風俗店と飲食店とラブホテルが渾然となる街、
曽根崎~兎我野町。
そんな界隈の一角で、暗がりに浮かぶ垂れ幕に躍る文字を見つけました。
“おやじは毎朝新鮮で活の良いうまい魚を仕入れることに命をかけるお客様のおいしい笑顔がおやじの生きがい”。
実直なメッセージを衒いなく掲げる気風は悪くない。
ちょっと寄ってみましょうか。
ハマチの頭や河豚の並ぶ硝子ケースを目の前にするカウンター席へ。
麦酒を少々いただいて、熱燗へと切り替えます。
酒肴はと云えば、まず腹トロを含む「天然ぶりの造り」。
「あん肝ぽん酢」
あたりでお銚子のピッチを上げつつ迎えるは、
「まぐろホホ肉ステーキ」。
ゴハンにのっけちゃいたい気にもなる濃いめの味付けに、齧れば直球のエキスが滴って、ぺろっと食べ終える。
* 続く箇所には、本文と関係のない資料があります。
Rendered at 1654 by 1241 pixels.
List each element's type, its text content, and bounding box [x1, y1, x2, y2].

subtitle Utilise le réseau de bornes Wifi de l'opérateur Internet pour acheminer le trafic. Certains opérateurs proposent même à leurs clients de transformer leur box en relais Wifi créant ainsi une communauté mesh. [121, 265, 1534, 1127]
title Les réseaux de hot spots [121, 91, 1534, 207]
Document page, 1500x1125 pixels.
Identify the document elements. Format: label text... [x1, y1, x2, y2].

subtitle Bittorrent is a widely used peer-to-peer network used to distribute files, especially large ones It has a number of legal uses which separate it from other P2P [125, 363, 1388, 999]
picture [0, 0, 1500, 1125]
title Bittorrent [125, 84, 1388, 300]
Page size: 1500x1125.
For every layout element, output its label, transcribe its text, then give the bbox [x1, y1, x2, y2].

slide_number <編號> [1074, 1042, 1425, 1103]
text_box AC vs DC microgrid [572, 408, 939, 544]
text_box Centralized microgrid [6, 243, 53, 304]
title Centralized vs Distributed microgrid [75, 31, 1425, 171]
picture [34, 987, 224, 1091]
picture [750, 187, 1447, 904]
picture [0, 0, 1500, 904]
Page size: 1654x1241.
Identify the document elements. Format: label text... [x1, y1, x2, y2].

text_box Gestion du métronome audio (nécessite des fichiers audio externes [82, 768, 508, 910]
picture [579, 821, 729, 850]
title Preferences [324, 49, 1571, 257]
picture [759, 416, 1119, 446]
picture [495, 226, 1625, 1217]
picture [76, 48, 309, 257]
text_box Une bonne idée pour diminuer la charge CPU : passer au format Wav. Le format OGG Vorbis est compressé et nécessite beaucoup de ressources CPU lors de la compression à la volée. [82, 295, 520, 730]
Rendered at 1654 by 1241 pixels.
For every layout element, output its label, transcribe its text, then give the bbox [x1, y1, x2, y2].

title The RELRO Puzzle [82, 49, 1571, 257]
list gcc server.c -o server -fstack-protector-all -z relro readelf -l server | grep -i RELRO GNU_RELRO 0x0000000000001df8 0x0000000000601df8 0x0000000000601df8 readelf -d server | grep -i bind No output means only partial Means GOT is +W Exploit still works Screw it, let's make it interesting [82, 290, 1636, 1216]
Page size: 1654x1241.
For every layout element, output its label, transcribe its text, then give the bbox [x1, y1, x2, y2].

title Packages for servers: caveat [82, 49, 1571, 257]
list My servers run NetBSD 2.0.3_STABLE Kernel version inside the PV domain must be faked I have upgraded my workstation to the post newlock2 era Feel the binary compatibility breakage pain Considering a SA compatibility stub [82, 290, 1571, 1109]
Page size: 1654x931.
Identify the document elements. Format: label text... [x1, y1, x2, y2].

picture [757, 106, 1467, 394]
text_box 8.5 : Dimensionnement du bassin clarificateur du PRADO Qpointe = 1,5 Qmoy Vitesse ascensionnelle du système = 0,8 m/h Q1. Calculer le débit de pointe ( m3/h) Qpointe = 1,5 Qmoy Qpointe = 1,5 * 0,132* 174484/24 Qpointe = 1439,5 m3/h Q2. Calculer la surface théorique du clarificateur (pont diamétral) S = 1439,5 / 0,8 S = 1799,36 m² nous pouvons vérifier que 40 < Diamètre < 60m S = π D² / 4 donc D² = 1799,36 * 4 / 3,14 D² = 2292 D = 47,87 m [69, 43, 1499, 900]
お品書きに見慣れないフレーズを見つけてお願いしたのが「かますご炙り」。
カマスの子供と云われればそのようにも見えるけど、つまりは大振りの「いかなご」をそう呼ぶらしい。一夜干し的半生な食べ口がいい。ふうん、これもお銚子に合うでないの、ね。
「太刀魚の塩焼き」で、熱燗もういっちょ!
ああ、また今夜も呑んでしまいましたとさ(笑)。
「吉在門」の毎月更新するらしき品書きは、魚介を中心としたあれこれ迷わすラインナップ。
魚の仕入れに命をかけて、と掲げる気持ちの一端は垣間見れたかもしれません。